一、设计UI页面
一些组件需要认识一下,文本框、按钮、进度条等。
二、UI文件生成PY文件
1.快捷生成py文件
py文件会自动生成在当前目录下,与ui文件同名
2.运行一下这个py页面
导入的文件名为你生成的py文件名称
注意包名
import elk.txtToExcel as txtToExcel
#你们的应该是这样就可以了
import txtToExcel
import sys
import elk.txtToExcel as txtToExcel
from PyQt5.QtWidgets import QApplication,QMainWindow
if __name__ == '__main__':
app=QApplication(sys.argv)
mainWindow=QMainWindow()
ui=txtToExcel.Ui_MainWindow()
# 向主窗口添加控件
ui.setupUi(mainWindow)
mainWindow.show()
sys.exit(app.exec_())
如果你的import导入有问题,请修改你项目下代码包的设置
3.编码
在这之前还要说一下objectName属性,它相当于控件对象的名字。

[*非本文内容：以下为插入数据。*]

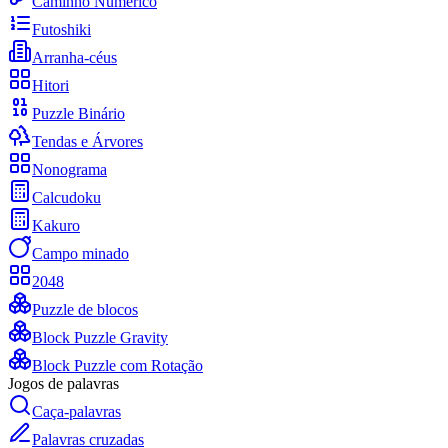
Caminho Numérico
Futoshiki
Arranha-céus
Hitori
Puzzle Binário
Tendas e Árvores
Nonograma
Calcudoku
Kakuro
Campo minado
2048
Puzzle de blocos
Block Puzzle Gravity
Block Puzzle com Rotação
Jogos de palavras
Caça-palavras
Palavras cruzadas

你要操作这个控件,可以使用这个名字来调用对应的方法。
开整,首先需要把Object改成QWidget。
import re
import tkinter as tk
from tkinter import filedialog
from PyQt5 import QtCore, QtWidgets
from PyQt5.QtWidgets import *
import os
import xlrd
from openpyxl import Workbook as owb
import json
import requests
from datetime import datetime
import time
import datetime
# 这里需要改一下 ↓↓↓
class Ui_MainWindow(QWidget):
先拿一个最简单的例子来说,给退出按钮实现关闭的功能。
在刚刚生成好的py文件中,有一个全是初始化你那些控件的方法找到它。
在里边增加这么一行代码。
clicked点击
connect执行对应的函数
MainWindow.close关闭窗口函数
self.exitBtn.clicked.connect(MainWindow.close)
按照上边的例子,需要你自己实现包括开始和其他按钮的实现逻辑。
我就放在了第二个方法里了。
def retranslateUi(self, MainWindow):
_translate = QtCore.QCoreApplication.translate
MainWindow.setWindowTitle(_translate("MainWindow", "MainWindow"))
self.actionBtn.setText(_translate("MainWindow", "开始"))
self.exitBtn.setText(_translate("MainWindow", "退出"))
self.label.setText(_translate("MainWindow", "excel所在路径:"))
self.excelBtn.setText(_translate("MainWindow", "浏览"))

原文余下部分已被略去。